– Payrolls. This morning’s closely-watched U.S. jobs report is due at 8:30 a.m. ET with the median estimate of 97 economists surveyed by Bloomberg expecting an increase of 217,000 in non-farm payrolls. Dan Moss, executive editor for economy at Bloomberg News, says today’s report is so very special as it is the last significant data point ahead of the Federal Reserve’s September meeting, where there is still a reasonable chance of the first rate rise in close to a decade.
– G20 meets. The finance chiefs of the Group of 20 nations convene in the Turkish capital of Ankara where the emerging market slowdown and the prospect of higher U.S. interest rates are likely to dominate the agenda. According to a euro-area official at the talks, who spoke on the condition of anonymity, the current draft communique by the G20 does not mention Chinese market volatility, which several delegations are working to have included.
– Death cross. Equity markets in Europe, which rallied for the past two days, are dropping this morning as investors look for payrolls data and what that might mean for Federal Reserve policy. The Stoxx Europe 600 lost 1.7 percent by 11:00 a.m. London time. In Germany, the DAX Index’s 50-day moving average has dropped below its 200-day mean, a pattern that technical analysts call a death cross, as it is viewed as a sign that momentum is fading. The DAX has lost 18 percent since its record high in April and is now up only 3.5 percent for the year.
– Canada’s Economy Unexpectedly Adds Jobs in August on Services. Canadian employment grew by 12,000 during the month, bringing to 193,300 the number of new jobs over the past 12 months, Statistics Canada said Friday in Ottawa. The unemployment rate rose to 7 percent from 6.8 percent as more Canadians entered the labor force. Economists surveyed by Bloomberg had predicted a drop of 5,000 jobs in August.
Canada’s central bank cut interest rates twice this year and swaps trading shows some investors have been paring their bets on the possibility of another cut at the next decision on Sept. 9. The Canadian dollar pared losses after the report, down 0.3 percent to 1.3212 per U.S. dollar at 9:13 a.m. in Toronto. It had fallen as much as 0.5 percent.
– U.S. unemployment rate hits 5.1%, lowest in 7 years. The economy added 173,000 jobs in August. While it was a decent gain in jobs for the month, the number was below economists’ expectations and is likely to muddy the picture for the Federal Reserve’s historic decision to raise its key interest rate in two weeks.
Economists surveyed by CNNMoney projected that the economy would add 207,000 jobs.

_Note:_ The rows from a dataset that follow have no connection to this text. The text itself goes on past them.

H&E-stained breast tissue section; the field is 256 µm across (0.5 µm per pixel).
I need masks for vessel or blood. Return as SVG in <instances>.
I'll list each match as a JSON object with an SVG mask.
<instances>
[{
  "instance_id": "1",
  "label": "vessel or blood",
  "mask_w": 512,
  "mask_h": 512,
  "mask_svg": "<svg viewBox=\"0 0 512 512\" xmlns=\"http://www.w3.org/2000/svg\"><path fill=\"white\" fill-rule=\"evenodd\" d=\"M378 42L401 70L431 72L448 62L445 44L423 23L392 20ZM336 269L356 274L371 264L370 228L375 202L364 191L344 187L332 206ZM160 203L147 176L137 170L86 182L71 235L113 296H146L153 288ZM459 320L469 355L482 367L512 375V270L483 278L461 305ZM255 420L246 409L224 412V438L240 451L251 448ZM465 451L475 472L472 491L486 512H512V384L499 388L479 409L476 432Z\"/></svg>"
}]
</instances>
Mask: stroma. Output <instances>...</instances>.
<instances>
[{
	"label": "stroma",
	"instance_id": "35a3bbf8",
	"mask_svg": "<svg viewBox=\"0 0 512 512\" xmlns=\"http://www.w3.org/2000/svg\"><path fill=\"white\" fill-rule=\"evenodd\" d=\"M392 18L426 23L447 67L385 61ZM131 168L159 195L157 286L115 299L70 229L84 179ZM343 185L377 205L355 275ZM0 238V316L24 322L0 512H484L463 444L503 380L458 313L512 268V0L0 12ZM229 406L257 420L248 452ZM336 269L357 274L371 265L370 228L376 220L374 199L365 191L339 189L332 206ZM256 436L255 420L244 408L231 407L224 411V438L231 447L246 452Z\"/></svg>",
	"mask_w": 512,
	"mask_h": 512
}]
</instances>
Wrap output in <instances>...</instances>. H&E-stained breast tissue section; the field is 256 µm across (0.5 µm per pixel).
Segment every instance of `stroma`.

Wages grew 2.2% in August, about in line with expectations but well below the Federal Reserve’s 3.5% target.
– More bad news from Europe. The European Central Bank on Thursday cut its forecasts for eurozone GDP growth this year and next, pointing the finger squarely at falling demand from China and other emerging economies. The ECB said it could increase its money printing program — and that sent the euro sharply lower. It recovered slightly Friday to trade 0.3% firmer against the dollar.
– Thursday market recap. Volatility took a breath yesterday. The Dow Jones industrial average changed by just 23 points closing 0.1% higher. The S&P 500 also added 0.1%, and the Nasdaq had the biggest change, dropping 0.4%.